== Material for this exercise
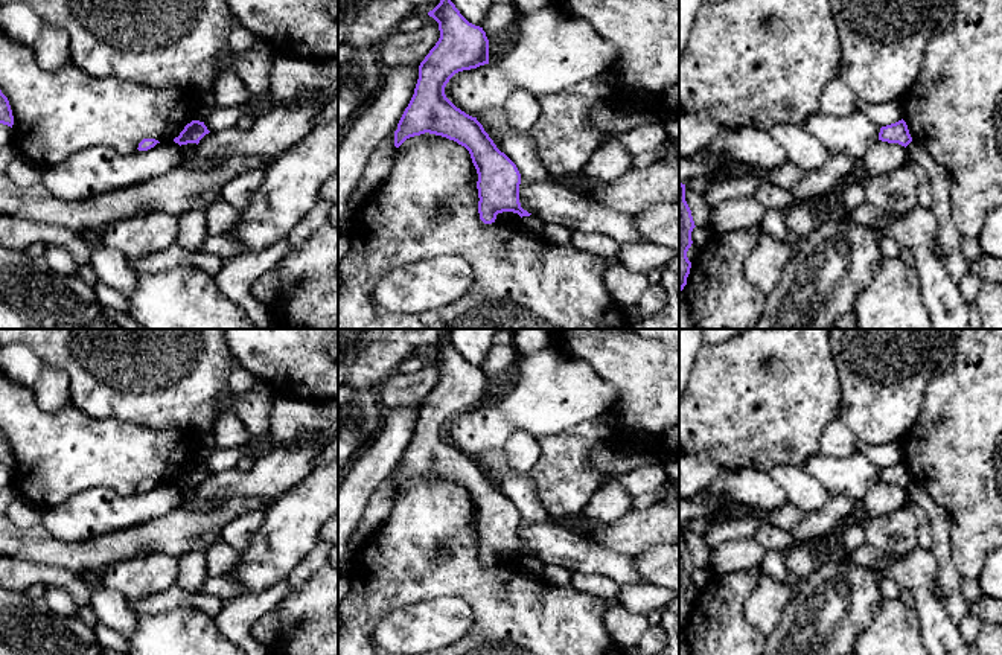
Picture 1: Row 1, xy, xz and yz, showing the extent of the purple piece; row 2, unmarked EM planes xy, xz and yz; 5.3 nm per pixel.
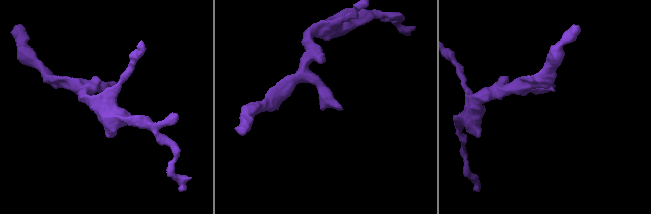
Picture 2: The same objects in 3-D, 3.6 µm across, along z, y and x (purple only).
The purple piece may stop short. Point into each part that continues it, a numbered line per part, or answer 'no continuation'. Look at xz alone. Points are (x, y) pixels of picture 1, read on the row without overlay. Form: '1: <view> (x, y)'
no continuation

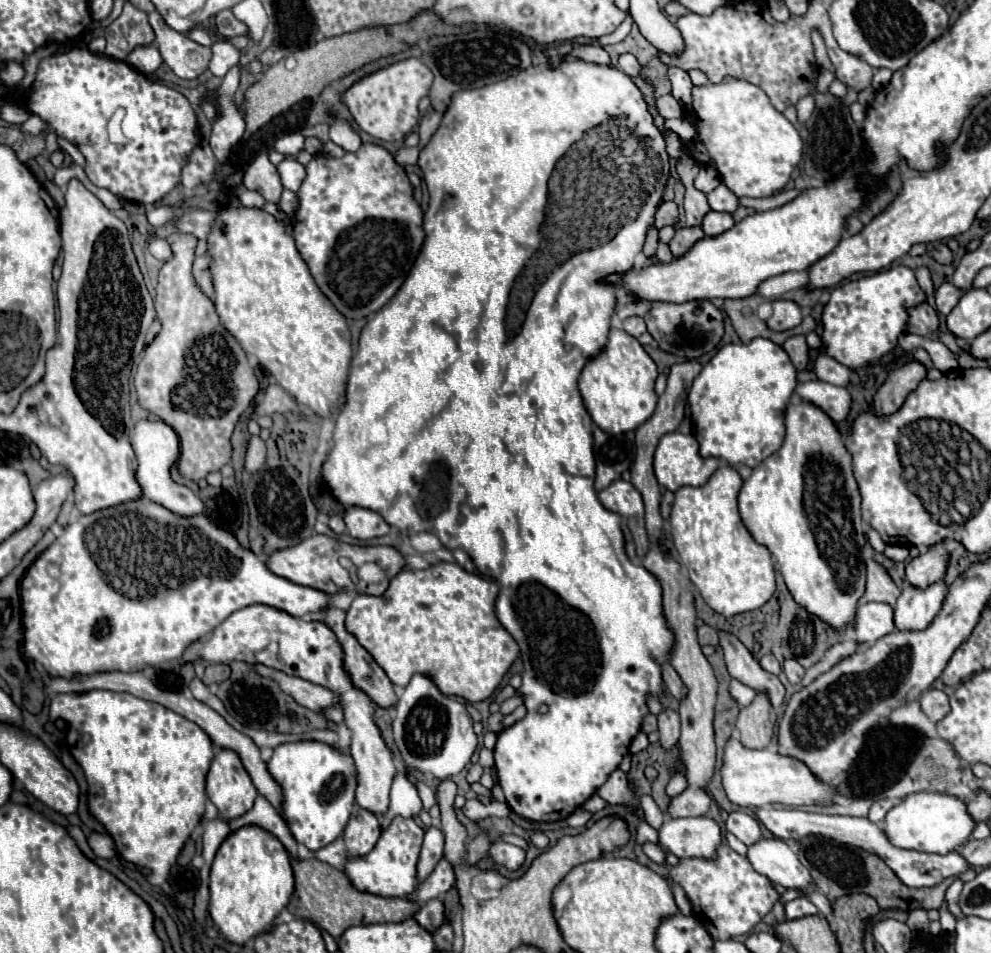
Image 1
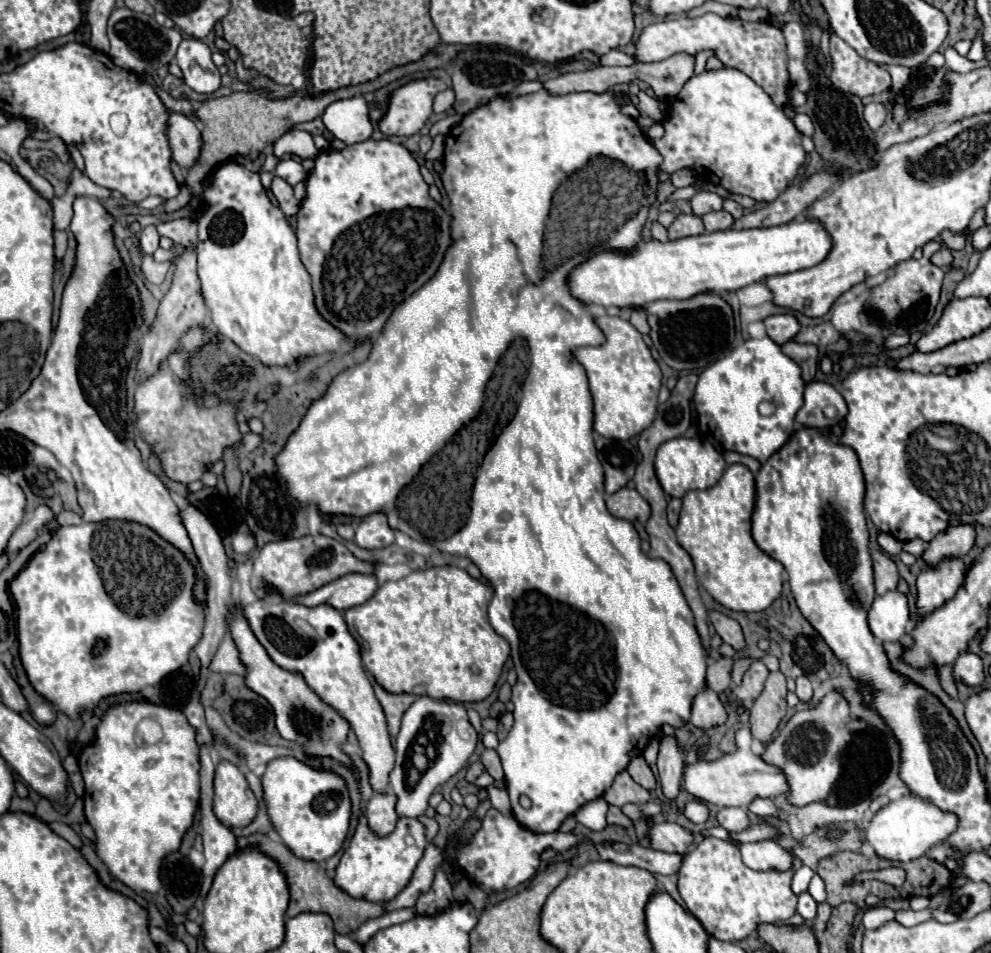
====
## Exercise aim
With the pictures left out, return each entry exactly as written.

## Solution
Picture 1: Row 1, xy, xz and yz, showing the extent of the purple piece; row 2, unmarked EM planes xy, xz and yz; 5.3 nm per pixel.
Picture 2: The same objects in 3-D, 3.6 µm across, along z, y and x (purple only).
The purple piece may stop short. Point into each part that continues it, a numbered line per part, or answer 'no continuation'. Look at xz alone. Points are (x, y) pixels of picture 1, read on the row without overlay. Form: '1: <view> (x, y)'
no continuation

Image 1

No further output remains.